China has embraced GM crops with gusto. The Chinese government sees the technology as one of the most powerful tools available for making farms more productive. This is a matter of immense importance: if millions of Chinese peasants can grow more rice and cotton, they will become more prosperous. Africa has been much more wary of the new technology partly, perhaps, because of the continent’s strong links to Europe.
In Europe, although regulators have concluded that GM products are safe, an energetic campaign by NGOs such as Greenpeace has convinced consumers that they are not and prompted supermarkets to refuse to stock them.
Africans heed these doubts. President Mwanawasa appears to accept the Greenpeace line in its entirety, although a Greenpeace spokesman told me he did not think him wise to reject food aid during a famine. Other Africans might like to experiment with planting GM crops but hesitate to do so for fear of wrecking their exports to Europe.

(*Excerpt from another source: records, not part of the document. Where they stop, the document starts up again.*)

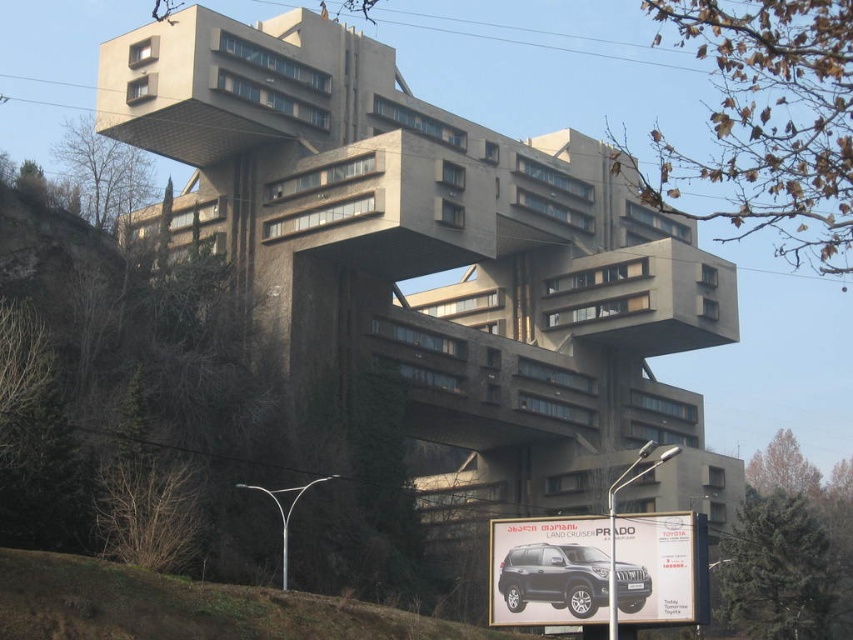
You are standing 50 meters away from the building. You want to walk towards the brown grass at lower left. Is the distance sufficient to reach it?

The brown grass at lower left is 52.91 meters away from the viewer. Since you are only 50 meters away from the building, you are not close enough to reach the brown grass at lower left.

You are standing at the base of the building and looking towards the cantilevered section. You notice two points marked on the facade at coordinates point [604,372] and point [604,577]. From your vantage point, which point is closer to you?

Point [604,577] is closer to you because it is in front of point [604,372] according to their spatial arrangement.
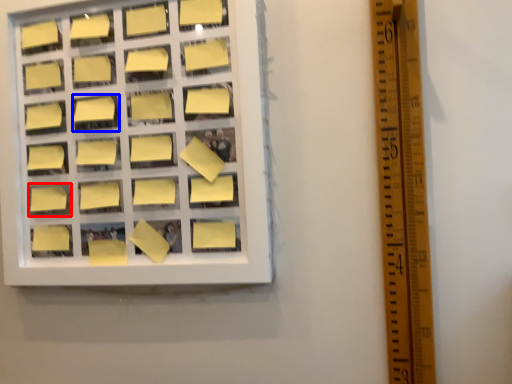
Question: Which of the following is the farthest to the observer, square (highlighted by a red box) or square (highlighted by a blue box)?

Choices:
 (A) square
 (B) square

Answer: (A)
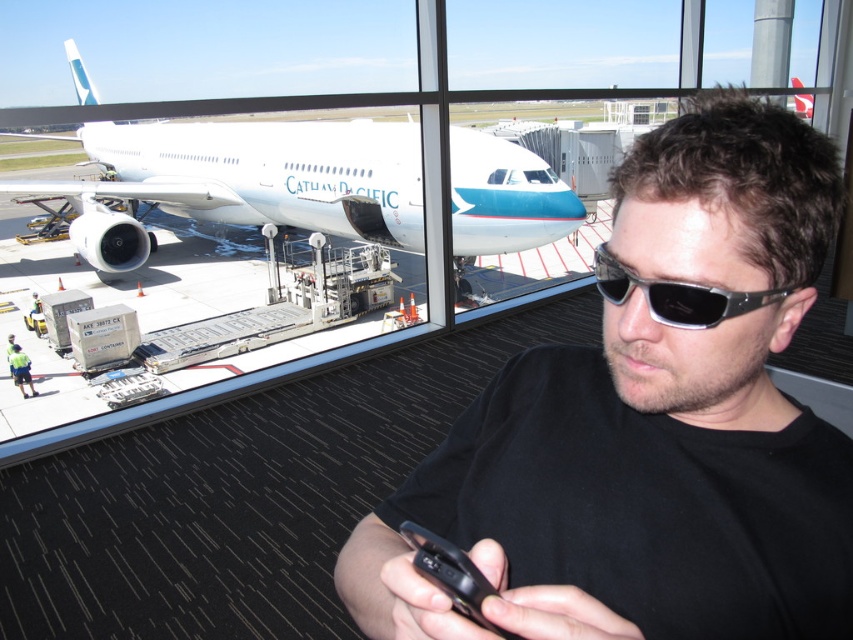
You are an airport security officer checking the layout of the terminal. There is a black matte shirt at center in the scene. Can you confirm its exact location using coordinates?

The black matte shirt at center is located at coordinates point (651, 422).

Based on the scene description, where is the white glossy airplane at upper left located in the image?

The white glossy airplane at upper left is located at point coordinates of (263, 173).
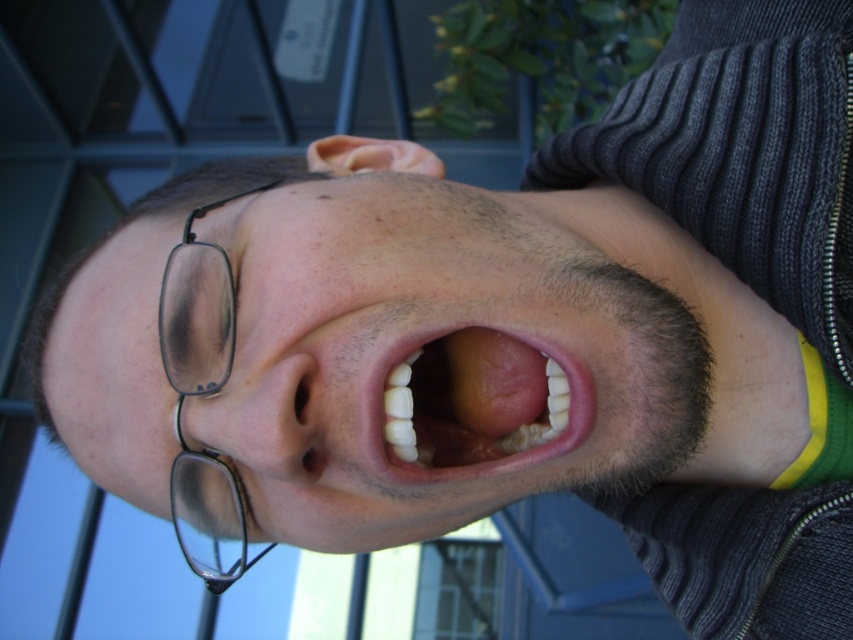
Is smooth skin face at center below black plastic glasses at left?

Actually, smooth skin face at center is above black plastic glasses at left.

Does point (131, 346) lie in front of point (184, 292)?

No, it is not.

The width and height of the screenshot is (853, 640). Identify the location of smooth skin face at center. (376, 356).

The width and height of the screenshot is (853, 640). Describe the element at coordinates (376, 356) in the screenshot. I see `smooth skin face at center` at that location.

Between smooth skin face at center and white glossy teeth at center, which one appears on the right side from the viewer's perspective?

Positioned to the right is white glossy teeth at center.

This screenshot has height=640, width=853. I want to click on smooth skin face at center, so click(376, 356).

The width and height of the screenshot is (853, 640). What do you see at coordinates (473, 400) in the screenshot?
I see `white glossy teeth at center` at bounding box center [473, 400].

Who is taller, white glossy teeth at center or black plastic glasses at left?

Standing taller between the two is black plastic glasses at left.

Between point (474, 344) and point (183, 390), which one is positioned behind?

The point (474, 344) is behind.

At what (x,y) coordinates should I click in order to perform the action: click on white glossy teeth at center. Please return your answer as a coordinate pair (x, y). The image size is (853, 640). Looking at the image, I should click on (473, 400).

This is not an unreasonable fear. If an African country were to plant GM crops which then fertilized (or “contaminated,” as the NGOs say) neighboring fields, European supermarkets might start refusing to buy any farm products from that country, as they could not with confidence label them “GM-free.”
In Zimbabwe, Malawi, and other countries stricken with food shortages, the problem was solved by milling American grain before distributing it. Milled corn cannot be replanted, so it cannot pollinate non-GM crops.